À partir de Galien, la médecine est étroitement associée à la scolastique. Plus on avance, plus elle se confond aussi avec la théosophie et la sorcellerie. Le microcosme ne fut plus qu’une représentation du macrocosme ; on était convaincu qu’il existe une liaison intime entre le corps humain et les astres, et le médecin était tenu de consulter ces derniers avant d’administrer un remède. Un praticien de ce temps à qui l’on demandait si la tisane d’orge couvrent aux personnes atteintes de fièvre répondit que cette boisson ne saurait leur être utile, puisqu’elle est une substance, tandis que la fièvre est un accident. Voilà le bénéfice apparent que la médecine retirait de cette association. Pendant près de mille ans, il se fit, dans les langes de ce mysticisme, un travail des plus extraordinaires, — quelques-uns disent des plus funestes, mais ils ont tort.
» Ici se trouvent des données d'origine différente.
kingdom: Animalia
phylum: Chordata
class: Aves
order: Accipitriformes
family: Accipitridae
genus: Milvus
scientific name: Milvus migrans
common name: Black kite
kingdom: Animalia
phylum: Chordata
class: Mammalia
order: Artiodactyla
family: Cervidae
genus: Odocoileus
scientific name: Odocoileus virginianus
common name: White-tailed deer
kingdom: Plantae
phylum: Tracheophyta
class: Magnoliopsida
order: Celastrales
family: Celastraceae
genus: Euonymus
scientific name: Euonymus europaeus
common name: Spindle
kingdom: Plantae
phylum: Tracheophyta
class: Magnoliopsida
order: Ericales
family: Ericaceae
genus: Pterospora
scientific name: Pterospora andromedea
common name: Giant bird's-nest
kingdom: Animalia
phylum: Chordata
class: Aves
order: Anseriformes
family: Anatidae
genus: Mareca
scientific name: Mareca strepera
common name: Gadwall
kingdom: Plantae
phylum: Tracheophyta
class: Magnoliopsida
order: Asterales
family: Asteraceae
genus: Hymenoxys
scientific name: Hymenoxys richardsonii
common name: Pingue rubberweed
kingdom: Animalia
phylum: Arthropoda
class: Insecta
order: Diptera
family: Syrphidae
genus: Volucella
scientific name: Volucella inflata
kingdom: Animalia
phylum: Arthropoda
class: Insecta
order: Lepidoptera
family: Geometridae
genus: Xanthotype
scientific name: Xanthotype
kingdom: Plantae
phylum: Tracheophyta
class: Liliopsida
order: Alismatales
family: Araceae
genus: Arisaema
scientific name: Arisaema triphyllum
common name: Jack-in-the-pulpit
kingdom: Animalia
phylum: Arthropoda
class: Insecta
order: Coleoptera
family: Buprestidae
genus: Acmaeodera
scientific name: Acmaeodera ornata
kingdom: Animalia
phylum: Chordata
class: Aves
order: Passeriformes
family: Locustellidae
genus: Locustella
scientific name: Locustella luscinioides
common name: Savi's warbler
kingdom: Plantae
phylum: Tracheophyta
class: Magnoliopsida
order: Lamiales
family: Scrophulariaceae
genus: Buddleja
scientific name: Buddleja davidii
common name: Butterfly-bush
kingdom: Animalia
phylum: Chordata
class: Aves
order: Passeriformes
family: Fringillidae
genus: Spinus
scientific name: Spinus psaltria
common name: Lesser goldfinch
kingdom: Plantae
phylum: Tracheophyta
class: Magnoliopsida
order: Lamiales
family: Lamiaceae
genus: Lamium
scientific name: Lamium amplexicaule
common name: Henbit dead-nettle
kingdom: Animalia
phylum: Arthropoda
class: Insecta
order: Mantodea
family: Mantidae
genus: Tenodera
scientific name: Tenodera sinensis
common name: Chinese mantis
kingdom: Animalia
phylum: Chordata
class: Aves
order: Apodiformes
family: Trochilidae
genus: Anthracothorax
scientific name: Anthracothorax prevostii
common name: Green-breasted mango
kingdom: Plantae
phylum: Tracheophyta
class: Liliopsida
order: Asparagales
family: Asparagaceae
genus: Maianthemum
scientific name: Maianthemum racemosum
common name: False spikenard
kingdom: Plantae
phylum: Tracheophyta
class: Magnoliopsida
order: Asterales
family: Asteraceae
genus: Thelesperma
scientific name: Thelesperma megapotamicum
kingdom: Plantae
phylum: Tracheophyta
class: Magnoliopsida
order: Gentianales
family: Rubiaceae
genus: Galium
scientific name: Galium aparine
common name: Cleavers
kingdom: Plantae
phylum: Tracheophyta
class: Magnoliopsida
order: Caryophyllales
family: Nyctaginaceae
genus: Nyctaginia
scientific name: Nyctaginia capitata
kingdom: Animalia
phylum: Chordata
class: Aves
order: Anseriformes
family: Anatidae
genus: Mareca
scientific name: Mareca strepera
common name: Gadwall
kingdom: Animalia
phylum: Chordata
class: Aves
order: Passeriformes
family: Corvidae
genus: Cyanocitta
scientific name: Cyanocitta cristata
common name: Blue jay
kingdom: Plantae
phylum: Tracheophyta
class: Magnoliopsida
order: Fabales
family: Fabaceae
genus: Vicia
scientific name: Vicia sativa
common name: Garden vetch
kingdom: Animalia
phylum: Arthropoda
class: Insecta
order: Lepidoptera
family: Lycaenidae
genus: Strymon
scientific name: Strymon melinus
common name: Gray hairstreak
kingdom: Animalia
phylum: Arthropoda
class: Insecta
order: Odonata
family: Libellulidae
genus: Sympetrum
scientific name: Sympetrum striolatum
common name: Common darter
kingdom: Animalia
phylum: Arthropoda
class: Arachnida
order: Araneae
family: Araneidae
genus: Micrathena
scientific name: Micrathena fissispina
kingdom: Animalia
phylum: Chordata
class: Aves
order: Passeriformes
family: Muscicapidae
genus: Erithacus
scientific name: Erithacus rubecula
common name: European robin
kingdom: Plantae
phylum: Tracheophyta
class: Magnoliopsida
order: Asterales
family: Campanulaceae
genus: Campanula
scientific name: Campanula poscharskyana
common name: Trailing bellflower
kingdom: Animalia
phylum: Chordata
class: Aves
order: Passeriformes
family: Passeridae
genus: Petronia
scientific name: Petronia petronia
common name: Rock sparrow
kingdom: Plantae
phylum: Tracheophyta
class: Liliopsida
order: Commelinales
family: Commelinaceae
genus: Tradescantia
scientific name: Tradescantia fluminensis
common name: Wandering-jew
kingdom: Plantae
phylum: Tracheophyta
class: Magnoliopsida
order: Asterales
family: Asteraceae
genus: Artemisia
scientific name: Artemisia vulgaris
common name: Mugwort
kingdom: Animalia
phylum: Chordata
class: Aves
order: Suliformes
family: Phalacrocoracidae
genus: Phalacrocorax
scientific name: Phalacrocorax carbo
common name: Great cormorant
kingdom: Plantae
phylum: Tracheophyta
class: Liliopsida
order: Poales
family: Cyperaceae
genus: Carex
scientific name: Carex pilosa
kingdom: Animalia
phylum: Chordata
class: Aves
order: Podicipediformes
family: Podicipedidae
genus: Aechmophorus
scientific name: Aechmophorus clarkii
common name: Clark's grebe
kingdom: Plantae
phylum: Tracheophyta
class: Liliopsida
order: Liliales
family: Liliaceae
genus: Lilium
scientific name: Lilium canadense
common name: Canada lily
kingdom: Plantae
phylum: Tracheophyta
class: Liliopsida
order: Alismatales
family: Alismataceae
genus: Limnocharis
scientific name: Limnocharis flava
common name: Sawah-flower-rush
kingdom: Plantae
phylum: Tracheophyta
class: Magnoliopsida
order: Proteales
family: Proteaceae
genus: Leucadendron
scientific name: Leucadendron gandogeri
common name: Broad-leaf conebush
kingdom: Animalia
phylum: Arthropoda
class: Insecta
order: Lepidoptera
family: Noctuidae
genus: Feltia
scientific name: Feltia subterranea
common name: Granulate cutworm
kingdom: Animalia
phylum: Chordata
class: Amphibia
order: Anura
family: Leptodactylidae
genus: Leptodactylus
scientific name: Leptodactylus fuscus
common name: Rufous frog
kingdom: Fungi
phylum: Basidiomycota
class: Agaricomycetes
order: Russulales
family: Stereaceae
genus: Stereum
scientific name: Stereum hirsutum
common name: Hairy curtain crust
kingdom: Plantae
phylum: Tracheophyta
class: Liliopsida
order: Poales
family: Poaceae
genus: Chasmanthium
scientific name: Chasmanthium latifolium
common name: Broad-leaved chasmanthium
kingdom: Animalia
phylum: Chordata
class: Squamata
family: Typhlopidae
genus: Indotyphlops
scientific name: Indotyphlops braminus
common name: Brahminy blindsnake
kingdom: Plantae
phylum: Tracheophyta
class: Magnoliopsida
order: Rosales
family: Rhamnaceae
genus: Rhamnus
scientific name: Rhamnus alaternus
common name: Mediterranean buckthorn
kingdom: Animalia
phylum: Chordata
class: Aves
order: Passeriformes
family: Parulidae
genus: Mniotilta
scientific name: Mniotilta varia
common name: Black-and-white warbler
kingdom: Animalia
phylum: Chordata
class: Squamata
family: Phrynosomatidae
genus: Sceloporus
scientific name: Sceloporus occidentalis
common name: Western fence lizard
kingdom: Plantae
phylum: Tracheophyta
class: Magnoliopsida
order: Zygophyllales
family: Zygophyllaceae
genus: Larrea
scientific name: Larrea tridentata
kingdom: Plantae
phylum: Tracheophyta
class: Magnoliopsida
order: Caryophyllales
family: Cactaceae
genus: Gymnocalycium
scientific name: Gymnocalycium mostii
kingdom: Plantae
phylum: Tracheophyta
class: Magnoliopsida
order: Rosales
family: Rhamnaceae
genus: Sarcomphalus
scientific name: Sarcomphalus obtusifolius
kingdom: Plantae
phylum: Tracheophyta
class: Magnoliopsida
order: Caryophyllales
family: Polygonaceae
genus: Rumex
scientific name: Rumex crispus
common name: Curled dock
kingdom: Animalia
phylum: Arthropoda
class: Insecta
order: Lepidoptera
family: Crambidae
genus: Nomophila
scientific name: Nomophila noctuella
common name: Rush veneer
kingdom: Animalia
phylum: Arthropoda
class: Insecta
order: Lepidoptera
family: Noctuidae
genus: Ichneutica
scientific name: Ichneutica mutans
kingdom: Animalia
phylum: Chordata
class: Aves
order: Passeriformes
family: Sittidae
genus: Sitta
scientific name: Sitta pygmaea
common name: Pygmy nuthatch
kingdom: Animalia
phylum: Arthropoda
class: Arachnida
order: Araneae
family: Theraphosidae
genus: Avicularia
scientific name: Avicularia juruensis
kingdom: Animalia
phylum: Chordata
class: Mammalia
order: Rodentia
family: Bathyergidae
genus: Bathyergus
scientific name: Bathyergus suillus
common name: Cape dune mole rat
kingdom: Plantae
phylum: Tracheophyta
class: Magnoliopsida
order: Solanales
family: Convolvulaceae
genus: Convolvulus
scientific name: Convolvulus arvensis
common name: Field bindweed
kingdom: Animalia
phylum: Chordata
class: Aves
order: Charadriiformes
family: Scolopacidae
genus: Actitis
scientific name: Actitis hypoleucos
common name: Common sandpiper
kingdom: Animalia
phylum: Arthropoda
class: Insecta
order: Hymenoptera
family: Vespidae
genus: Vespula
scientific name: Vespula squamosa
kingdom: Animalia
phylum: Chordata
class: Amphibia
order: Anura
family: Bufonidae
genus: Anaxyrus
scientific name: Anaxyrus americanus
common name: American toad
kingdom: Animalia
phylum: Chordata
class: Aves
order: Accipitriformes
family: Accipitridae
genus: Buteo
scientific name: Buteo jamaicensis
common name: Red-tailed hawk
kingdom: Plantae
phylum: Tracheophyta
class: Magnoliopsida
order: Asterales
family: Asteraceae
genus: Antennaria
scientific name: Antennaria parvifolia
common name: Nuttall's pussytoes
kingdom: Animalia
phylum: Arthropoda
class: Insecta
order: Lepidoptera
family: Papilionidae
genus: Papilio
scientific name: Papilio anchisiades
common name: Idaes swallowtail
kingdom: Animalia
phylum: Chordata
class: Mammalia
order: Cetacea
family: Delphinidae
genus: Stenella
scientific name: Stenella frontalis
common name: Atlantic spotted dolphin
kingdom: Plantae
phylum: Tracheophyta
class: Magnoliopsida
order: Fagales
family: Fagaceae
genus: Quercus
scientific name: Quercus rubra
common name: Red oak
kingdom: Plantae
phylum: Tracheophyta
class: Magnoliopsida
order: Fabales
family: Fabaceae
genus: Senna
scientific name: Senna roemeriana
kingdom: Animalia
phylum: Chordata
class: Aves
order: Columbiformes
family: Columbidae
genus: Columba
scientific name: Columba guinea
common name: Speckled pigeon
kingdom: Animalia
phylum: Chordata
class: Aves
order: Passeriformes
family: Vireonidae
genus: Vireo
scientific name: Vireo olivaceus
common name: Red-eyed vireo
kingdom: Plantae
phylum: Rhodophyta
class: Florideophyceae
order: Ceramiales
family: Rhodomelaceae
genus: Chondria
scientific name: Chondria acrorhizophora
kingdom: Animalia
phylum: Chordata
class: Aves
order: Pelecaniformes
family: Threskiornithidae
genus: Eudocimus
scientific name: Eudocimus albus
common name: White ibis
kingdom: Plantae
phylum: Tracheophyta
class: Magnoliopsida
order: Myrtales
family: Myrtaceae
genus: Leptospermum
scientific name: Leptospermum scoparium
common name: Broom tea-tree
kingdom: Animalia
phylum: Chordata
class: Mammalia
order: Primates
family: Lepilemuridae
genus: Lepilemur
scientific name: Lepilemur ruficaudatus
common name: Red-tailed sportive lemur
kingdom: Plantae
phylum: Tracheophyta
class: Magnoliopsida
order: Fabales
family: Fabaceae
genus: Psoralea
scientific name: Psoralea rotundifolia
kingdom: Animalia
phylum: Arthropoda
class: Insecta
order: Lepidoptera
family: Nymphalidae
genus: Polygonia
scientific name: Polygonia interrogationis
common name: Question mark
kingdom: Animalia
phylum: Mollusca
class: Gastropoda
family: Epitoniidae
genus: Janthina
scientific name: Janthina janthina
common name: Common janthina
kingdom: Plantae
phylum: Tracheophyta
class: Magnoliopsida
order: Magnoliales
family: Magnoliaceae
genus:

Cette subtile dialectique de l’école est le lien qui rattache Platon et Aristote à la philosophie moderne et perpétue la tradition spéculative. Cette ardente recherche de la pierre philosophale est le terrain ou s’élaborent lentement, les germes de l’avenir. Cette chimère de l’élixir de longue vie est l’occasion d’une quantité d’essais empiriques, dont profite, bon gré, mal gré, l’art de guérir. Pendant que l’on croit que tout reste stationnaire et enveloppé de ténèbres, il se trouve qu’au XVe siècle déjà les écoles d’Arabie et de Salerne d’une part, les alchimistes de l’autre, ont enrichi la matière médicale d’une foule de précieuses substances, telles que plusieurs sels d’antimoine, le sel de Saturne, le foie de soufre, l’éther, l’ammoniaque, le précipité rouge, les acides nitrique, sulfurique et muriatique, l’alcool, etc.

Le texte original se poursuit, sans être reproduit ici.